WHAT IS REQUIRED ▸ Output every line from the one containing "Read against the x-axis, roughly" through the end of the records, inclusive, as a JSON list of strings with one string per line and blank lines omitted. Leave the pictures out of the answer.

TASK INPUTS ▸
-- -- --

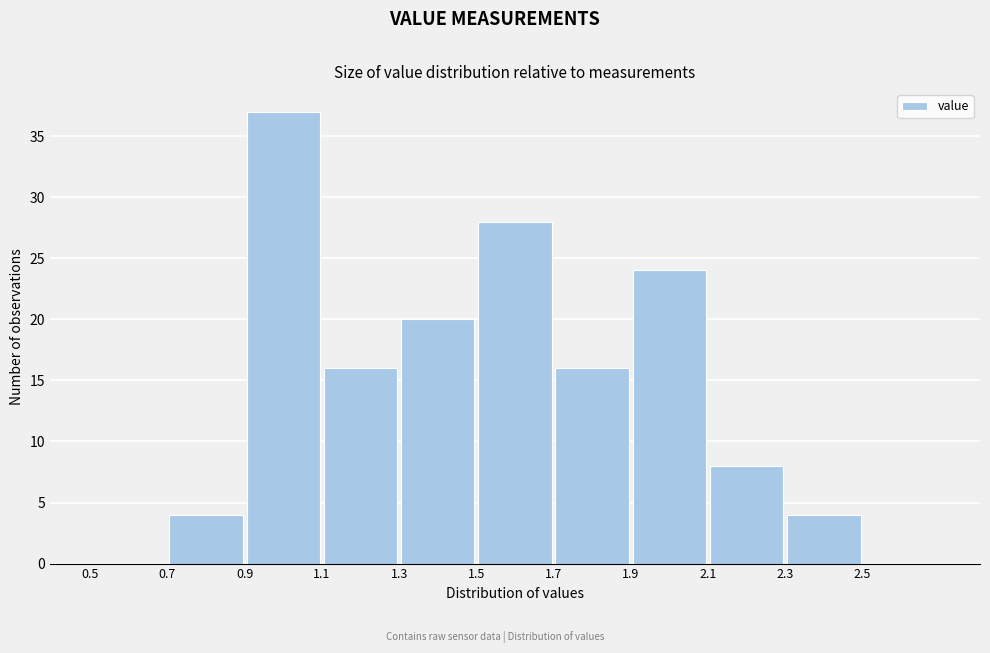

How tall is the bar that spans 0.7 to 0.9 on the x-axis? The values are not printed on the chart, so give them approximately, as read against the axis.

4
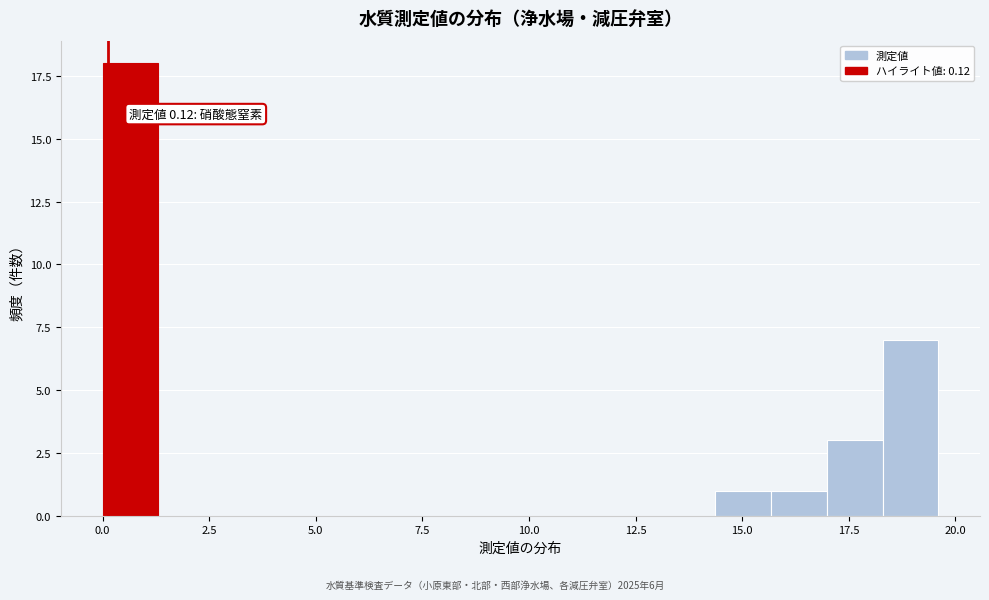

Read against the x-axis, roughly where is the centre of the tallest bar?

0.5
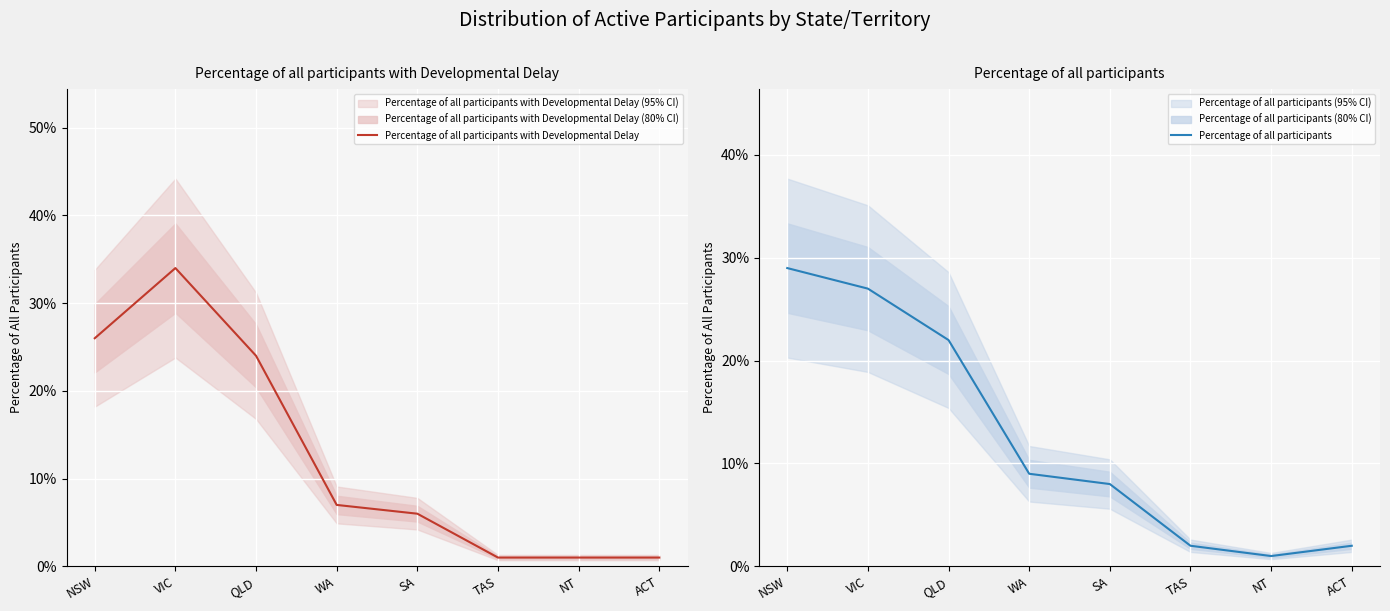

How many times do Percentage of all participants with Developmental Delay and Percentage of all participants cross each other?

2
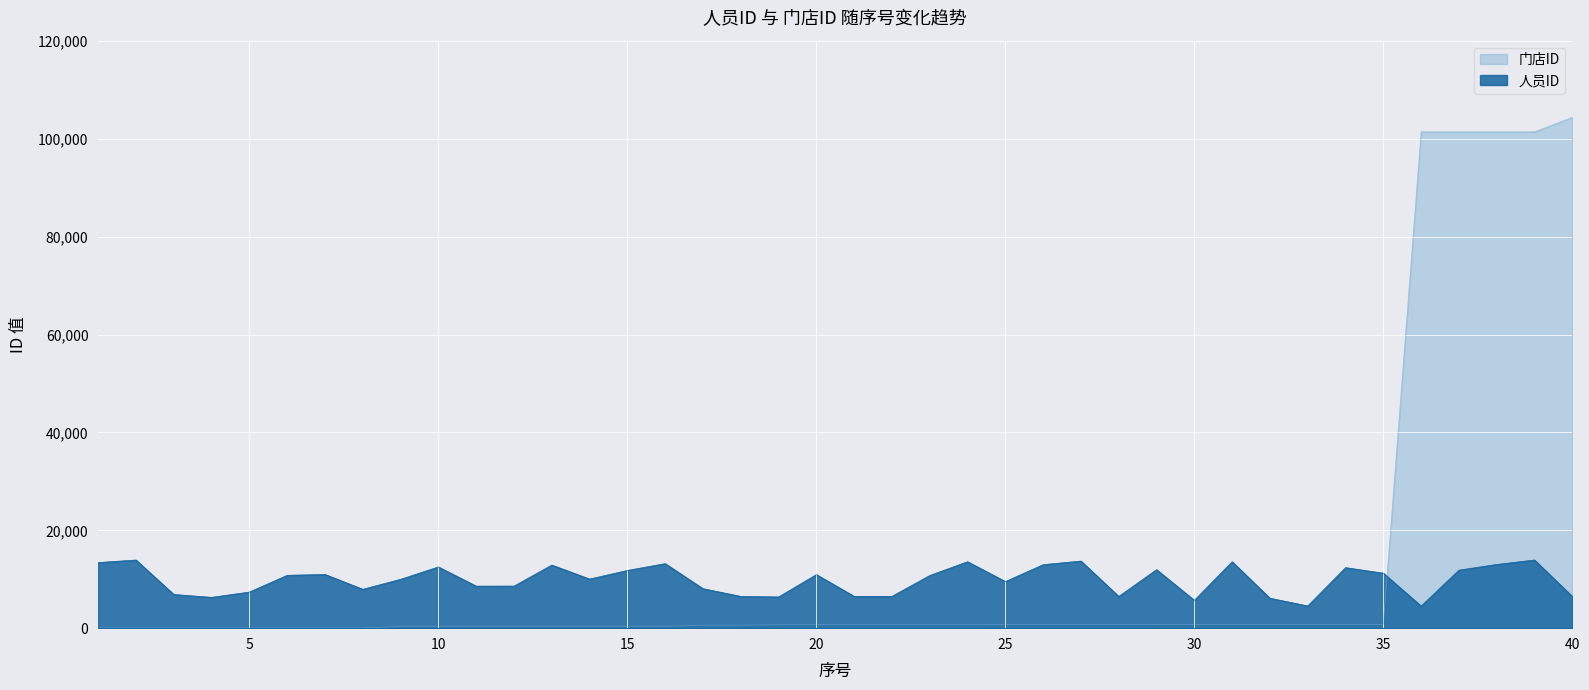

What is the difference between the 门店ID values at 12 and 31?

387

-- -- --

WRITTEN RESPONSE ▸
[
  "Read against the x-axis, roughly where is the centre of the tallest bar?",
  "0.5",
  "How many times do Percentage of all participants with Developmental Delay and Percentage of all participants cross each other?",
  "2",
  "What is the difference between the 门店ID values at 12 and 31?",
  "387"
]